7. Get and keep the humble frame of heart. Undue love of the praise of men is sacrilegious robbery of God. (Henry Hurst, M. A.)
The flatterer
As to the flatterer, he is the most dangerous of characters. He attacks at points where men are naturally most successfully assailable; where they are most in danger of being thrown off their guard and giving him admission. And when by his flatteries he has thus got the mastery, then follows the execution of the end for which they were employed--“worketh ruin.” The expression is strong, but not stronger than experience justifies. It even works ruin to the most interesting characters--characters admired and worthy of the admiration--by infusing a principle that spoils the whole, the principle of vanity and self-conceit. They thus lose their loveliest and most engaging attraction. And whatever be the selfish object of the flatterer, his selfishness obtains its gratification by the ruin of him whom his flatteries have deceived. (R. Wardlaw, D. D.)
Flattery worketh ruin
The stem of the ivy is furnished with root-like suckers which insinuate their spurs into the bark of trees or on the surface of a wall. Who has not seen with regret some noble ash-tree covered with ivy, in whose embrace it rapidly yields up its life? Surely the root is draining the tree of its sap, and transferring it to its own veins. Thus does a sycophant gradually extend his influence over a patron until the manliness of that patron succumbs to his ascendancy. The hero is ruined, and the flatterer flourishes in his place. Beware of the insinuating aptitudes of the parasite! Let him, like ivy on a wall, keep his proper situation. Protect a noble nature from his advances. (Scientific Illustrations.)

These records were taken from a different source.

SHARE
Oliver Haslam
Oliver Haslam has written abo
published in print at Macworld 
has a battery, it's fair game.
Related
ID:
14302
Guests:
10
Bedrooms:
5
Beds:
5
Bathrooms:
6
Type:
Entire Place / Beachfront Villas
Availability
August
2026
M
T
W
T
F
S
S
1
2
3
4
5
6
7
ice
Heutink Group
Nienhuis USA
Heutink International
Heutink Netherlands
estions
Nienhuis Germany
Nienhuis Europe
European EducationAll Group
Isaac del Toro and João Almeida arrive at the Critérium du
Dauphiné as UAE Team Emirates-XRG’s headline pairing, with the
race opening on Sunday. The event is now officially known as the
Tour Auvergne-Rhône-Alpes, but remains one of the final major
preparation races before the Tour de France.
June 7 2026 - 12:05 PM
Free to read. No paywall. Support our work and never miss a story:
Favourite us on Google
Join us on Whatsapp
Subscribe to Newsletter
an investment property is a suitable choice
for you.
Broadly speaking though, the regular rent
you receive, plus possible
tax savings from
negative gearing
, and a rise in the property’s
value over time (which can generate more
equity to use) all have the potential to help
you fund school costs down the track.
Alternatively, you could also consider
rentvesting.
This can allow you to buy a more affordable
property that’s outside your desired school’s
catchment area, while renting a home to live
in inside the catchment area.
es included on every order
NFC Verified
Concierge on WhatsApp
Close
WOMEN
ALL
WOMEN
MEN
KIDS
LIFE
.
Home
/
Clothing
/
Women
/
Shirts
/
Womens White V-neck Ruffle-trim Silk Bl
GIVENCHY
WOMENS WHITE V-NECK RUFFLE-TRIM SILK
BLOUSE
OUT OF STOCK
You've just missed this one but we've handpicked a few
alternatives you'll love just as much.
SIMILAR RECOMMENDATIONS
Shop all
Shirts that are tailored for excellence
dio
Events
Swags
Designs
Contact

Flattery cannot compensate for the damage it works
Parasitic plants send their roots into the substance of another plant, and derive their food from its juices; but though, like some of the human kind, they live upon their neighbour’s bounty, it must be admitted that they sometimes reward their benefactor by adorning it with their beautiful flowers. The Rafflesia Arnoldi, for example, whose flower is three feet across, and whose cup will contain several pints of fluid, grows attached to the stem of a climbing cistus in Sumatra. The mistletoe also, whose silvery berries adorn the oak. Whether these offerings of the parasite bear any reasonable proportion to the amount of damage done by it must be a question open to doubt. Certain it is that the offerings of the social parasite to his benefactor, consisting as they do of subservience, flattery, and petty traits, are no real benefit to anybody; whilst, on the other hand, the injury which the parasite does to honesty and manliness is most unmistakable. On the whole, we are inclined to think that all the productions of parasites, whether vegetable or human, are not sufficient to make us value the producers very highly. (Scientific Illustrations.).